A review by lyonnishizawa
The Financial Lives of the Poets by Jess Walter

2.0

I will forever remember July 2022 as the month I have been the most financially vulnerable out of my 21 years so far. I had my wallet stolen last month, and until about two weeks ago I had a grand total of 20 cents in my collective bank accounts. I was living off of emergency cash in a ziploc bag I gladly spotted in my well-traveled suitcase.

As a few reviews mention, this book hits too close to home to be funny. Job insecurity and quarter/mid-life crises are so widely talked about in fiction and elsewhere that you need to make a terrific spin out of it to still be interesting. I loved Beautiful Ruins, so I’m disappointed that Jess Walter didn’t vibe with me on this front.

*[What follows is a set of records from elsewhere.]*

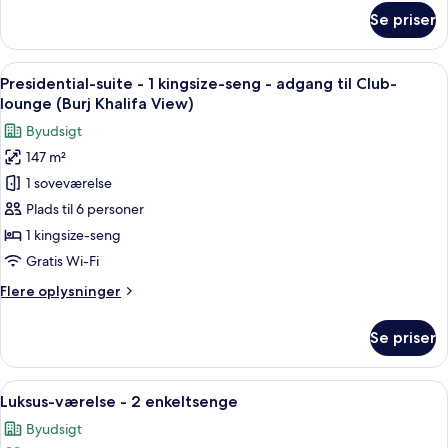
(Burj
om
Se priser
Khalifa
Luksus-
værelse
View)
-
Indlæs
Et hotelværelse med en stor seng, se
10
1
Presidential-suite - 1 kingsize-seng - adgang til Club-
alle
kingsize-
lounge (Burj Khalifa View)
seng
billeder
Byudsigt
(Burj
af
Khalifa
147 m²
Presidential-
View)
1 soveværelse
suite
-
Plads til 6 personer
1
1 kingsize-seng
kingsize-
Gratis Wi-Fi
seng
Flere
Flere oplysninger
-
oplysninger
adgang
om
Se priser
Presidential-
til
suite
Club-
-
Indlæs
Et hotelværelse med to senge, et skriv
lounge
8
1
Luksus-værelse - 2 enkeltsenge
alle
(Burj
kingsize-
Byudsigt
seng
billeder
Khalifa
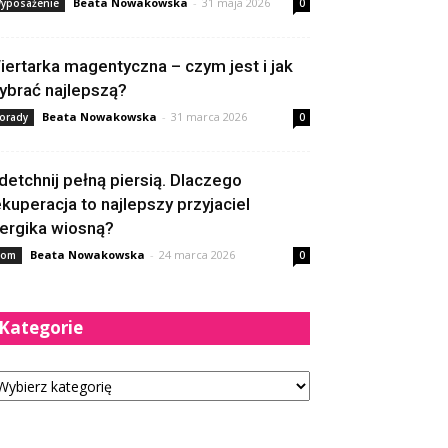
Beata Nowakowska
-
31 maja 2026
yposażenie
0
iertarka magentyczna – czym jest i jak
ybrać najlepszą?
Beata Nowakowska
-
31 marca 2026
orady
0
detchnij pełną piersią. Dlaczego
ekuperacja to najlepszy przyjaciel
lergika wiosną?
Beata Nowakowska
-
24 marca 2026
om
0
Kategorie
tegorie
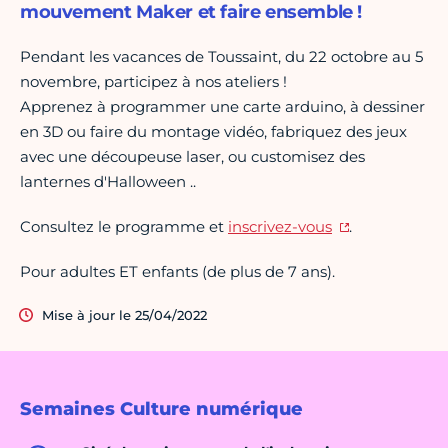
mouvement Maker et faire ensemble !
Pendant les vacances de Toussaint, du 22 octobre au 5
novembre, participez à nos ateliers !
Apprenez à programmer une carte arduino, à dessiner
en 3D ou faire du montage vidéo, fabriquez des jeux
avec une découpeuse laser, ou customisez des
lanternes d'Halloween ..
Consultez le programme et
inscrivez-vous
.
Pour adultes ET enfants (de plus de 7 ans).
Mise à jour le 25/04/2022
Semaines Culture numérique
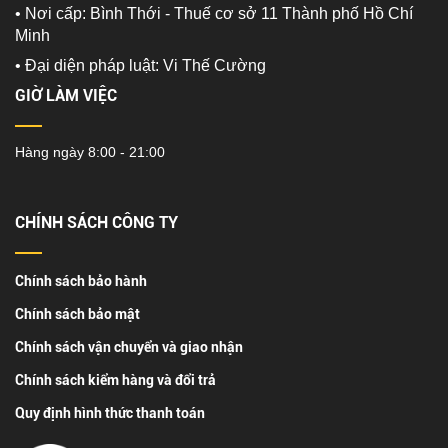
• Nơi cấp: Bình Thới - Thuế cơ sở 11 Thành phố Hồ Chí
Minh
•
Đại diện pháp luật: Vi Thế Cường
GIỜ LÀM VIỆC
Hàng ngày 8:00 - 21:00
CHÍNH SÁCH CÔNG TY
Chính sách bảo hành
Chính sách bảo mật
Chính sách vận chuyển và giao nhận
Chính sách kiểm hàng và đổi trả
Quy định hình thức thanh toán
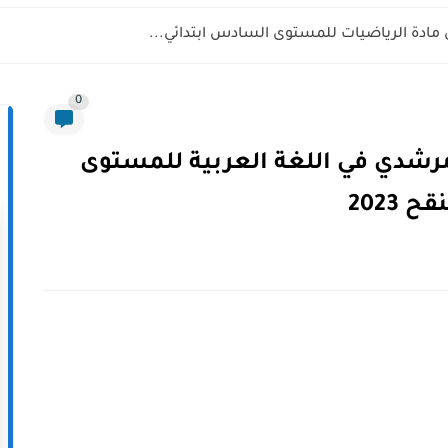
 مادة الرياضيات للمستوى السادس ابتدائي...
0
مرشدي في اللغة العربية للمستوى
 2023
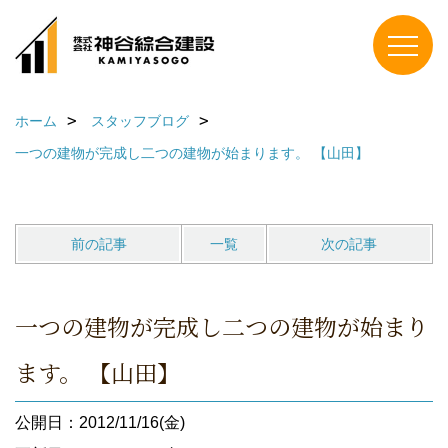
ホーム
スタッフブログ
一つの建物が完成し二つの建物が始まります。 【山田】
前の記事
一覧
次の記事
一つの建物が完成し二つの建物が始まり
ます。 【山田】
公開日：2012/11/16(金)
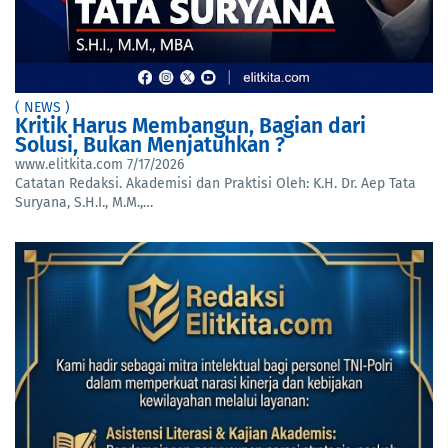
( NEWS )
Kritik Harus Membangun, Bagian dari
Solusi, Bukan Menjatuhkan ?
www.elitkita.com
7/17/2026
Catatan Redaksi. Akademisi dan Praktisi Oleh: K.H. Dr. Aep Tata
Suryana, S.H.I., M.M.,…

In the afterword he mentions he got the seed of this novel from one of his readers confusing 7/11 for 9/11. I mean, that’s funny and everything, but it seemed like Walter made a big deal out of the Seven Eleven joke and made it his book’s entire personality. Seven Eleven is not nearly as funny or original for a book to revolve solely around it (and the junkies that huddle about it) and expect to have a great audience.

With that said, he had a few nice words to say. How the livelihoods of families are so heavily defined by their economic situations, but their dignity need not be. How close we are from the edge — but how the “edge” isn’t as unspeakable as it seems, and how you always have a chance to haul yourself up the ladder. It’s distinctly American, and I both appreciated and hated that.